By Nathan Vinson, Attorney
English, Lucas, Priest and Owsley, LLP
We’ve written previously about gambling taxes, highlighting this issue mainly because of the affection Kentucky has for horse racing. And as you well know, we’re in the midst of horse racing season. Keeneland had its spring meet, and Churchill Downs is now open for the season, with the Kentucky Derby set for May 7. This will be followed by the Preakness in Baltimore and the Belmont Stakes in New York, and the Breeder’s Cup in November in California.
Lots of us love to put a little dough (or a lot!) down on a horse at the track. There was some talk earlier this year of lowering the threshold at which tracks were required to report winnings to the IRS, but that never moved forward, so far as we can tell.
So, let’s review what your responsibilities are if you win at the track.
You can win in horse racing if you’re betting on a horse or if you own a horse. The government is only interested in knowing about your win as a gambler if you win $600 or more, and if your winnings are at least 300 times your wager (e.g. winning $600 on a $2 bet). Of course, all winnings, no matter what the amount, are taxable.
If you win $5,000 or more (lucky you!), the horse racing track withholds 25% and submits it straight to the government. If you win between $600 to $5,000, you’ll be asked to provide your social security number. It’s in your best interest to do so. If you do not, 28% will be withheld and submitted to the government.
The paperwork you’ll get includes an IRS Form W-2G (the “G” stands for “gambling”). The track will give you a copy of the completed form. You will need to fully complete it and submit it with your return at tax time. Depending on other income and deductions you report on your tax return, you could get some of those withholdings back.
Horse owners have a much more complex system in reporting earnings at the track.
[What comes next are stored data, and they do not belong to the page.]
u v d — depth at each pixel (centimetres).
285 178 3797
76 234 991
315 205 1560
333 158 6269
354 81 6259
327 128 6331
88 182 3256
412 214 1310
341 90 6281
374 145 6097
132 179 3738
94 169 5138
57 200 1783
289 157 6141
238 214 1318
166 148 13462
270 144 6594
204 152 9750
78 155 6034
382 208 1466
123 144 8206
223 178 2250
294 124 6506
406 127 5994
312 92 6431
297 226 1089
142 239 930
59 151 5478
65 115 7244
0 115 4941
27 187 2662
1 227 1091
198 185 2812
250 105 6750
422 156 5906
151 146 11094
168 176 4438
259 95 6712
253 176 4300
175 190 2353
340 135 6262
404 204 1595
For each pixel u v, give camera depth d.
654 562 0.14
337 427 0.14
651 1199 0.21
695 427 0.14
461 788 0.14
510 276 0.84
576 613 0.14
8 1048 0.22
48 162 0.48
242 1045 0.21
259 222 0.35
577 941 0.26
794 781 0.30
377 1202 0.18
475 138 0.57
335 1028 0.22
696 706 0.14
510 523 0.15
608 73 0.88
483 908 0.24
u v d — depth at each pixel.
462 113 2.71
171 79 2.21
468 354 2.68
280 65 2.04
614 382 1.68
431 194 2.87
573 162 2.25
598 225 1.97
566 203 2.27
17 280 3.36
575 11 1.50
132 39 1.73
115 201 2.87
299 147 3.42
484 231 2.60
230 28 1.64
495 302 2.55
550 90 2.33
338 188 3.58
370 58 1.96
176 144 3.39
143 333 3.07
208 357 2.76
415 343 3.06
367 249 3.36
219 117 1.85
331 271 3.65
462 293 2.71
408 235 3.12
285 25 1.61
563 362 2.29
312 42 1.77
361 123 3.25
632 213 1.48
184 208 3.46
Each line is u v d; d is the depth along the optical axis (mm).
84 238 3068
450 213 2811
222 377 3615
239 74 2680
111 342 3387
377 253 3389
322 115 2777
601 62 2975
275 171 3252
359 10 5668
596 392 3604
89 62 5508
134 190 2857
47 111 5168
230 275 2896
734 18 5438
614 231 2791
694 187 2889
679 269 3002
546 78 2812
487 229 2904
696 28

Just like any other enterprise, owning and racing a thoroughbred horse is a business. It is taxable. If your horse has a successful racing career and goes on to breed, the proceeds of that are also taxable.
Many horse owners will tell you there’s not a lot of money in horse racing. It is indeed an expensive hobby, and something most people do because they enjoy it. Having a stake in the outcome of a race that goes beyond placing a bet is fun, thrilling, and exciting (horse owners often tell us), which is why they really do it.
If your horse is in fact draped in a blanket of roses at the Kentucky Derby, you’ll win a $2 million purse to the horse owner, and you’ll be taxed on it. The same goes for the Preakness winner and the winner of the Belmont Stakes, and there is also a purse for the Triple Crown winner.